Delhi is located at 23.38 degree north and 77.13 degree east in the Northern part of India and bounded by Haryana State on the Northwest and South, Rajasthan state on the Southwest and Uttar Pradesh state on the east. The metropolis city is demarcated into three parts with the Gangetic plains forming the major part, the Yamuna flood plain and the Delhi ridge. The flood plain is filled with rich and fertile alluvial soil that makes agriculture suitable around that area but the flood line can sometimes reach a massive height of 318 metres destroying crops around it. The ridge is seen dominating and originating from the Aravalli Hill range encircling the south through to the west, northwest and northeast region of the city while the sacred Yamuna River flows through Delhi and the Hindon River separates Ghaziabad towards the eastern region of Delhi and it is well connected with road bridges and Metro Subways across the Yamuna River.

Delhi covers an area of 1484 Sq. Km. out of which 783 Sq. Km. is under the rural and 700 Sq. Km. is under the urban section. The land stretches about 51.9 km long and 48.48 km wide. The region falls under the seismic zone IV which makes it prone to earthquakes; however, the city has not witnessed any major earthquake as such but certain trembles have been experienced because of earthquakes in Gujarat and neighbouring places.

The concept of creating a National Capital Region was planned back in 1962 with the aim to develop a metropolitan section in order to divert increasing population to those areas and to protect the infrastructure of the city from excessive planned development.

Four states were pooled in to form a part of the National Capital Region or NCR of India which is the National Capital Territory of Delhi or NCT that covers 1483 Sq. Km., Haryana that contributed to 13413 Sq. Km. of area, Uttar Pradesh that contributed to 10853 Sq. Km. of area and Rajasthan that contributed to 7829 Sq. Km. of area.

NCT lies in the centre of NCR that consists of Old Delhi, New Delhi and the central seat of the government of India with a population of 13,782,976 people making it the largest populated area in the entire NCR. NCR region of Haryana constitutes of Faridabad, Gurgaon and Sonepat which is going to soon be a part of NCR and developments are in a fast track mode.
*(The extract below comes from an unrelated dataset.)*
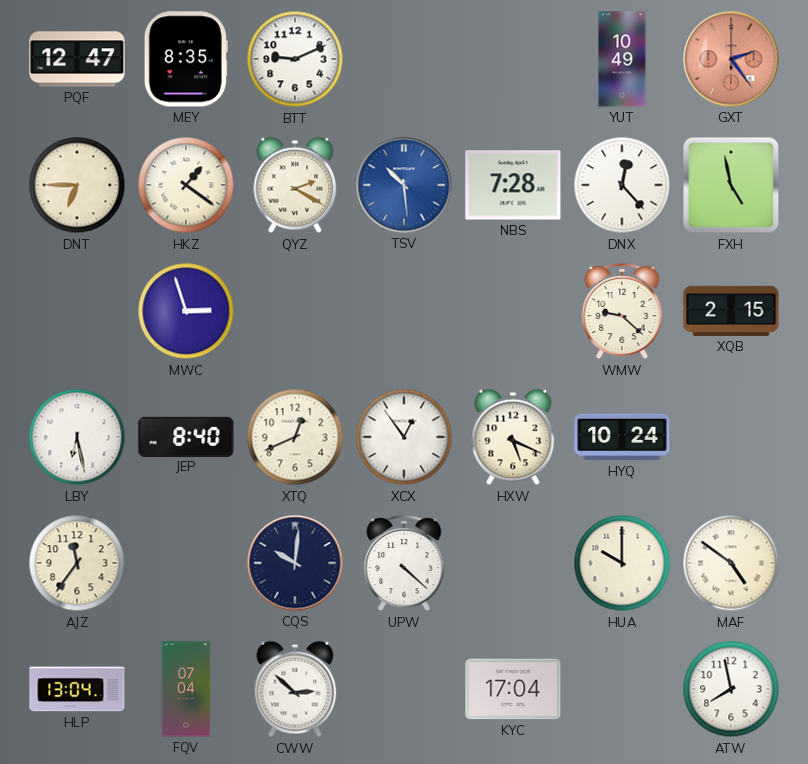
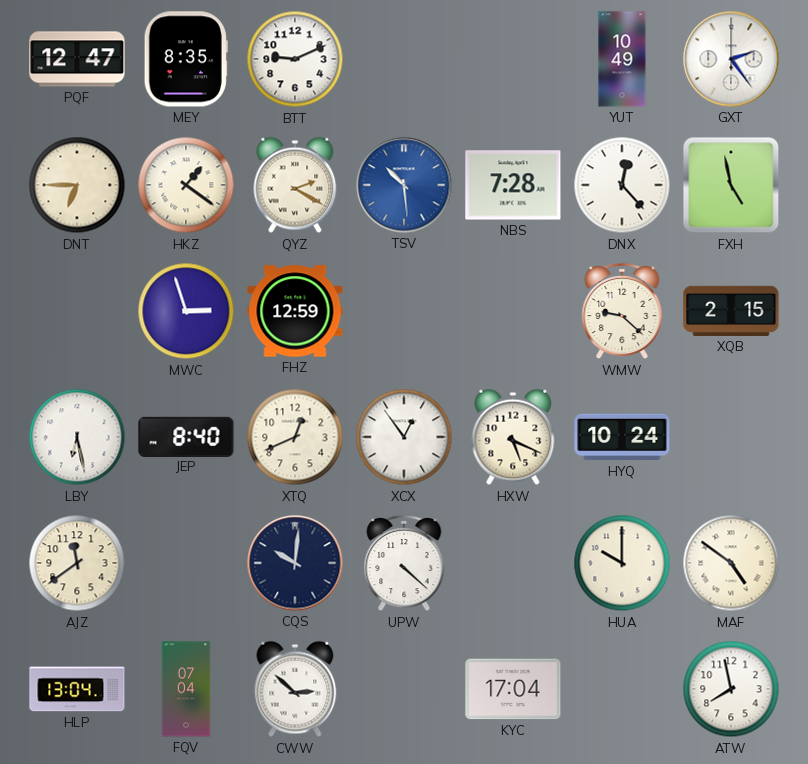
GXT dial: salmon -> white
FHZ: none -> 12:59
AJZ: 11:36 -> 11:39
They bound NCT on the west and south and form the northern and western part of NCR. The NCR region of Rajasthan does not share boundaries with Delhi but constitutes of Alwar that forms the southwest core part of NCR. While Uttar Pradesh forms the major part of the eastern portion of NCR and is bounded by Delhi on the east that constitutes of Ghaziabad and the Gautam Buddha Nagar area curved out of Noida and Greater Noida.

Delhi does not follow any specific pattern geographically and it is widely erratic. It transforms from agricultural fields in the north to the dry parched hills which branches out of the Aravalli Hills of Rajasthan in the south. To explain its boundaries in a better way, the extreme end spans from Sarup Nagar in the northern part to Rajorki in the southern part. Towards the extreme west is Najafgarh and extreme east is the holy Yamuna River, Shahdara and Bhajanpura which are major shopping centres. The main city of Delhi ends in Saket on the south and central northern area is Connaught Place whilst the western boundary limits at National Highway – 8.